Former employees: A security menace?

When employees leave a company, they often take with them the firm's most precious assets -- the mission critical data that runs the business. Now, just imagine what might happen if that employee was disgruntled.

Dr. Arvind Krishna, Vice President for Security Products, Tivoli Software at IBM

COMMENTARY--A fact of current economic life is that employee turnover rates are on the rise. Many retailers, for example, have turnover rates approaching 100 percent, which means employees are coming and going at a rapid clip. What many companies don't realize is that when employees leave the business, they often take with them the firm's most precious assets -- the mission critical data that runs the business -- everything from customer account data to sales and inventory data, to confidential business intelligence, and everything else stored in the company's internal systems.

While departing employees routinely return things like laptops and security badges, they hold on to the security ids and passwords that provide access to the company's internal databases. In fact, over 20 percent of accounts on many company systems -- for example, mail systems and mainframes -- come from employees who have left the organization, often even five years ago. Disgruntled employees even go one step further by causing malicious damage to company systems.

So, why haven't companies kept up with this growing security menace? Most are just beginning to realize that the Internet and e-business have opened doors to their business that didn't exist until recently. Companies have rushed to add new applications allowing employees, customers, suppliers and partners to do the things they need to do, which has speeded up work and produced huge productivity gains. Data that was accessible a few years ago only by fax or phone is now a mouse click away. We are all beneficiaries of this incredible change.

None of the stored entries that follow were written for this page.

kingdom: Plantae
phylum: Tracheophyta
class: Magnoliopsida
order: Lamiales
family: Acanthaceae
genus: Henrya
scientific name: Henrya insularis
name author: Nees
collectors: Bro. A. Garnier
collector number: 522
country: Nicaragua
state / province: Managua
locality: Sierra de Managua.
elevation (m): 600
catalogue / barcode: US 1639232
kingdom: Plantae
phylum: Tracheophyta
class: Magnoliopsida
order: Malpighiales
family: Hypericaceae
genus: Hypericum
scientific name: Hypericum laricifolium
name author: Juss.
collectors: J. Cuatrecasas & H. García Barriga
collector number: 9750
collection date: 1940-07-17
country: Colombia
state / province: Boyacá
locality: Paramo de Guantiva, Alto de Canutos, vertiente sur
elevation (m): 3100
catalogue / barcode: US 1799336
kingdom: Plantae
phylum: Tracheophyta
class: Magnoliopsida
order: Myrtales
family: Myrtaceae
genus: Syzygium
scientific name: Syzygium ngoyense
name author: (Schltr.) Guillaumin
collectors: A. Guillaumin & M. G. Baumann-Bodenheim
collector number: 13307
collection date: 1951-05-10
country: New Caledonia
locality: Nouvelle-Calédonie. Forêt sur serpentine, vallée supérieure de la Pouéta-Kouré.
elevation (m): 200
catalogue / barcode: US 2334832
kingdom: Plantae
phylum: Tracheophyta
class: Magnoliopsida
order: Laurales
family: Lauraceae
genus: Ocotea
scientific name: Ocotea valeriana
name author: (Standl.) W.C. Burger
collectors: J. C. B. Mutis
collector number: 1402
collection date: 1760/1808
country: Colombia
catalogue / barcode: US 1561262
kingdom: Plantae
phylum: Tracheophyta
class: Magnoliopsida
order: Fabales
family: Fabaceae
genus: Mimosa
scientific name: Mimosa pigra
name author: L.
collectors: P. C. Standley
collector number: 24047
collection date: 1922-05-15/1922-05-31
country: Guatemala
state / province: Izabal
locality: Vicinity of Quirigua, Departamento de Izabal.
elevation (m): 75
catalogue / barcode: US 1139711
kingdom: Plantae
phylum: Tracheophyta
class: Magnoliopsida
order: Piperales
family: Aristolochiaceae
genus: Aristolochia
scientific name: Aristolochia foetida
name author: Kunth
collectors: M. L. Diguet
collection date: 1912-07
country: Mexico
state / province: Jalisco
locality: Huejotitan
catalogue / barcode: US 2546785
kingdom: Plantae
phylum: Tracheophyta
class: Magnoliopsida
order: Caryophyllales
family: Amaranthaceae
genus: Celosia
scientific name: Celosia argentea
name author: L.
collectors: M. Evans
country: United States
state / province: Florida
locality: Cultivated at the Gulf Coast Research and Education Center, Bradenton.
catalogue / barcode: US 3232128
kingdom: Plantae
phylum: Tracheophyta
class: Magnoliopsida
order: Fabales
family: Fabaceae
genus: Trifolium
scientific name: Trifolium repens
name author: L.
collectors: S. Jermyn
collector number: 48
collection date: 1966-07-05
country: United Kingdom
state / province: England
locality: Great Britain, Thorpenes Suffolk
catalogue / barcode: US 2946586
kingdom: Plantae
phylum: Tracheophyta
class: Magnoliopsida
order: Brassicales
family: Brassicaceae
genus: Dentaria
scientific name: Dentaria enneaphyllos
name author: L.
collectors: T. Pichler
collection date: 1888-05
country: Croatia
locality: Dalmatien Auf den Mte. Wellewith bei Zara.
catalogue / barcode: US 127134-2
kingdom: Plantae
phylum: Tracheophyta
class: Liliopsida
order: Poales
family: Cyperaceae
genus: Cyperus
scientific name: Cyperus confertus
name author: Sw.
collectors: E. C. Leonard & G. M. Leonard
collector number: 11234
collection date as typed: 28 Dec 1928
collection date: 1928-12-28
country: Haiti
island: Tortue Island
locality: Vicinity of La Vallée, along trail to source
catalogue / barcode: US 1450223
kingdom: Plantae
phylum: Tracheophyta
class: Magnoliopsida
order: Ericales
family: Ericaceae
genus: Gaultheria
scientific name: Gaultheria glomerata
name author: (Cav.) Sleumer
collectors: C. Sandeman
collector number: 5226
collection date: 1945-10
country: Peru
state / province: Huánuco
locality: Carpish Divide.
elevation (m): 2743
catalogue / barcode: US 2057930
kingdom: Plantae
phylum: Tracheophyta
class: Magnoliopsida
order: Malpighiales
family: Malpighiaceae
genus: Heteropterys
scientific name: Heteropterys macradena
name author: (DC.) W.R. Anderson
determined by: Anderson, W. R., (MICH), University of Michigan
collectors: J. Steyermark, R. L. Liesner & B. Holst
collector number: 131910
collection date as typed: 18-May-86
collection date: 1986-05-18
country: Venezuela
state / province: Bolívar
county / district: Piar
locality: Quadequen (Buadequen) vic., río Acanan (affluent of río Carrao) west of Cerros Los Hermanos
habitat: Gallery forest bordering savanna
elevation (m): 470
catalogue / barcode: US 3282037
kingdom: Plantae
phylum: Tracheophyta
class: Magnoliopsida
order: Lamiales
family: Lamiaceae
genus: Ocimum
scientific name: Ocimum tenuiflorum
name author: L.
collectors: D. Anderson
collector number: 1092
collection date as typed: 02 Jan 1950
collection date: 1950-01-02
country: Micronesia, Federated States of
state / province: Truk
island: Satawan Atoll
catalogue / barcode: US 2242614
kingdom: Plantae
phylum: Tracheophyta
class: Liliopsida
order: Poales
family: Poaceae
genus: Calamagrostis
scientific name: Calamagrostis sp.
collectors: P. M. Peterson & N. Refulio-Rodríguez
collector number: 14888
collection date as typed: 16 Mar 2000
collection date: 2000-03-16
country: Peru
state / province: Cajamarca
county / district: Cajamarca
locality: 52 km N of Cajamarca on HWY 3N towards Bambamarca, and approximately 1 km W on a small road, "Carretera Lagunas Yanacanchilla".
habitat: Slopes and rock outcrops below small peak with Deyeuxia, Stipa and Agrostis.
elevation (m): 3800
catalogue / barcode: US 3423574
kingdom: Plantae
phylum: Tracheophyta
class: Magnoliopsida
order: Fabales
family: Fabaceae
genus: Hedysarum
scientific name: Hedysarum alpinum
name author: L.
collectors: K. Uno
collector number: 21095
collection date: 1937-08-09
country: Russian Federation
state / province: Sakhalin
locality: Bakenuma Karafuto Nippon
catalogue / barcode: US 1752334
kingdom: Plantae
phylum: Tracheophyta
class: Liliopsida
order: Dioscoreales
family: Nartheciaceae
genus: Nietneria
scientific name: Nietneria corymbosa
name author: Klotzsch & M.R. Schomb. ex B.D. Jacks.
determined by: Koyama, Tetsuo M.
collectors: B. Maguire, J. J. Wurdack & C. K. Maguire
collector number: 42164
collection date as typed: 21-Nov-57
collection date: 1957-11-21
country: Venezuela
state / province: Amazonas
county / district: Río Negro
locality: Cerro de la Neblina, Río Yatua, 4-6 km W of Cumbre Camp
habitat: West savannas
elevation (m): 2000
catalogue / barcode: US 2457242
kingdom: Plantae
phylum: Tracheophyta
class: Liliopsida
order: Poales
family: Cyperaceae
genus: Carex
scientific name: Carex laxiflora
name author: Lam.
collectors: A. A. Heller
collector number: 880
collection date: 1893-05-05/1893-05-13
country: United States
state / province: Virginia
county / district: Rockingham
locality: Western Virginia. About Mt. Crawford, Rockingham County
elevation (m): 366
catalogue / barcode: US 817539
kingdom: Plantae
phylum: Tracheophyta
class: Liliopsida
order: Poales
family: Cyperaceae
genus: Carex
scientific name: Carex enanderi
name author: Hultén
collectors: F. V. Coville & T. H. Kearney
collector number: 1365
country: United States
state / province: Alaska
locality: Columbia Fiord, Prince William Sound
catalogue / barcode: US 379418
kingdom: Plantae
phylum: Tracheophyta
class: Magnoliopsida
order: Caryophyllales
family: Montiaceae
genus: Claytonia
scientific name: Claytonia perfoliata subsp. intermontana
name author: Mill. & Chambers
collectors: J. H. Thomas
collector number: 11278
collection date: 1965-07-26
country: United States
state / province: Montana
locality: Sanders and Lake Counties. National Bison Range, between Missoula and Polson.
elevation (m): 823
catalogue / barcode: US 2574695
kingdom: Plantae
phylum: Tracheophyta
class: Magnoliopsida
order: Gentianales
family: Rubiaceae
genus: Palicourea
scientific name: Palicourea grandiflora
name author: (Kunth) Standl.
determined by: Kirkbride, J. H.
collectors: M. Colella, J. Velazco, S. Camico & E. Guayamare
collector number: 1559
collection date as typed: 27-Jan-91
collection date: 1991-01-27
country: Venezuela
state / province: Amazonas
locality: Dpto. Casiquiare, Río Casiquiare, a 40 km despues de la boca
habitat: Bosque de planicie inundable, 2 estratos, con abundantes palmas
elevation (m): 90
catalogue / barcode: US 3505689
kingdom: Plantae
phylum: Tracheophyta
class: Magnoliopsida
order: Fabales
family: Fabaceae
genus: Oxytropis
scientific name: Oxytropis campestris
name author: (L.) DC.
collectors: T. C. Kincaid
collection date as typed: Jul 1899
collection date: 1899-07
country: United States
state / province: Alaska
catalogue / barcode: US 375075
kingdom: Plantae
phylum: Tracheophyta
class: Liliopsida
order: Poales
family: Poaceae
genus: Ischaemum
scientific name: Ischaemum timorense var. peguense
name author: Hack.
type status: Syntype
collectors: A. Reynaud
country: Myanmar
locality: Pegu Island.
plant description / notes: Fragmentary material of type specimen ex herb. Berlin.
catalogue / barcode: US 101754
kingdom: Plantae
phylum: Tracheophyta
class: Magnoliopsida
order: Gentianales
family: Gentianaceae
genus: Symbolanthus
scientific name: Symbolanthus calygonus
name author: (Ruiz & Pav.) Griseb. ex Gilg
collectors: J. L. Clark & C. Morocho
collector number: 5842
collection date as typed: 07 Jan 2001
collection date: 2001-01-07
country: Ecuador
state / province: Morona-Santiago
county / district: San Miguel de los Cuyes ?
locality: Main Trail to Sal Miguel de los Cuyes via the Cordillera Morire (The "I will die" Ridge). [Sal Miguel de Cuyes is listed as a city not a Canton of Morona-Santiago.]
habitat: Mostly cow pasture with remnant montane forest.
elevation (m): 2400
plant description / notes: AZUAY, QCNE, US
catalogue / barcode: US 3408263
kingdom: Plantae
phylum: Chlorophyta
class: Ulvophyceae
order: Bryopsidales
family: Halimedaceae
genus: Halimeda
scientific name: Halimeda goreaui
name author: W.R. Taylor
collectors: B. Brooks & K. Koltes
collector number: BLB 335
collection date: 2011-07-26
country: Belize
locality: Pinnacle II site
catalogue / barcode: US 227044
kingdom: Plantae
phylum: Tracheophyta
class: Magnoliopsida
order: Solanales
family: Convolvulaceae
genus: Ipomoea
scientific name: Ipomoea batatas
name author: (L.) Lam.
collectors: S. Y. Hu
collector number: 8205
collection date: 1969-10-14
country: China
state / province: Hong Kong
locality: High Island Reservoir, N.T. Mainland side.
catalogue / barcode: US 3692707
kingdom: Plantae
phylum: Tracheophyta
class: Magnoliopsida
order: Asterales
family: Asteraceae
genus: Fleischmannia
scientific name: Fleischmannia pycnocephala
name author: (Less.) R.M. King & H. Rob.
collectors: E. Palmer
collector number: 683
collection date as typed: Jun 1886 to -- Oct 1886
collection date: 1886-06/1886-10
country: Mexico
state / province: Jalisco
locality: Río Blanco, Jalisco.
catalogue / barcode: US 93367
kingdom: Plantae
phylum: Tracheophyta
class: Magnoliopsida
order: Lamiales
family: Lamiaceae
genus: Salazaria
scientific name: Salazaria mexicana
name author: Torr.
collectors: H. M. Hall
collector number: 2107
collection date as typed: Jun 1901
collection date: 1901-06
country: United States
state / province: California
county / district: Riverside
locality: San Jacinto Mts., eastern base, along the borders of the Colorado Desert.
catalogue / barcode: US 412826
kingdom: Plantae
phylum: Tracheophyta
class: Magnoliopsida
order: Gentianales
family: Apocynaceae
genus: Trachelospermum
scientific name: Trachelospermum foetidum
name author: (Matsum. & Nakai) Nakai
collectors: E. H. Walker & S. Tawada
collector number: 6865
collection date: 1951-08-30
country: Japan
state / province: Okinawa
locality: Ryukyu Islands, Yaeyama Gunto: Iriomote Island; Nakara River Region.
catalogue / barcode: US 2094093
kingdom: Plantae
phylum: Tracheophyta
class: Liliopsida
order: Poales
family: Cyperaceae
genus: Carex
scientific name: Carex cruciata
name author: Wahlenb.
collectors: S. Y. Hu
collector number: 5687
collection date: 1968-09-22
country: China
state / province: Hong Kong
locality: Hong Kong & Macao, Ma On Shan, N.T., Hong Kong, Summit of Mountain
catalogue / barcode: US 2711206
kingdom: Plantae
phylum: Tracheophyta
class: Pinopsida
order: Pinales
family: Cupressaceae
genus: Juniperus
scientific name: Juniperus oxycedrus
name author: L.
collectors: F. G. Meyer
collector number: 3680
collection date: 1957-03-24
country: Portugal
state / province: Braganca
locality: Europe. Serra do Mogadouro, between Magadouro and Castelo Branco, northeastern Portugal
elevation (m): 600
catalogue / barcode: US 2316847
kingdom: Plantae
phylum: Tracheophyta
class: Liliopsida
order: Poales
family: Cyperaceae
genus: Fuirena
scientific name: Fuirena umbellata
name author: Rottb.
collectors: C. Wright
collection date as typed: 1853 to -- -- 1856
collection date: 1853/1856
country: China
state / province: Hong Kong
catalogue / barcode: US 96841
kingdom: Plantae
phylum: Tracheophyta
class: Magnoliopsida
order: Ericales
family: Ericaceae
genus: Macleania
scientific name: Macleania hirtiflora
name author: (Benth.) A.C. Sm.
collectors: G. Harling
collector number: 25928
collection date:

A downside to all this e-business progress, however, is that companies have not bothered to integrate the applications they have been building, which has added greatly to the complexity and cost of administering IT. Since applications are neither centrally managed or integrated, end users like employees have multiple sign-ons to the same enterprise, which accounts for all those IDs and passwords we carry around in our heads, and keep forgetting. Help desks now spend much of their time giving out passwords, instead of adding real value to the enterprise.

Add to this situation three more layers of complexity: companies have to keep track of all the new users entering the enterprise, along with which applications they have a right to access; these applications often run on different computing platforms with their own security requirements; and the cast of users keeps changing daily. The end result is a situation in which companies are hard pressed to know who is accessing the business for what legitimate purposes.

A way out of this endless complexity is to create a centralized, integrated IT infrastructure that serves everyone's purpose. Users can get a single sign-on to all the applications they need to access, and the enterprise can get a flexible, low-cost way to keep user authorizations fully updated while ensuring maximum business control.

This kind of security solution is being implemented now at one of the world's leading international food retailers, with more than 8,500 supermarkets worldwide. They are building an e-business infrastructure for more than 420,000 users that is adapted to the unique business requirements of all the people tied to their enterprise -- from employees, to customers, suppliers and everyone else. They will have a single sign-on to the parts of the business they need to do their jobs, and these access rights can be modified easily as their job requirements change.

Moreover, as employees leave the company, they will be able to remove access rights in real time, while maintaining employee access to things like health and pension benefits that are required by law. Similar flexibility will be available to administer access rights for all their other end users. This new centralized infrastructure is designed to save millions of dollars in administering its store operations, at the same time it is designed to enable them to increase their business control of these operations.

And that's important because at the end of the day, IT security is not about setting up unnecessary roadblocks to business activity; it's about enabling people to do the things they need to do to be successful. Security must become a business enabler, not an inhibitor. The Internet and e-business have changed how we do business forever. It's now time to complete the transformation by reducing the complexity and cost of running an e-business. The security tools are well at hand to do that.

Dr. Arvind Krishna is the vice president of security products for Tivoli Software at IBM. He joined IBM in 1990, and since then has held executive, technical management, and research positions in the areas of Web infrastructure, network and computer security, wireless networks and distributed computing.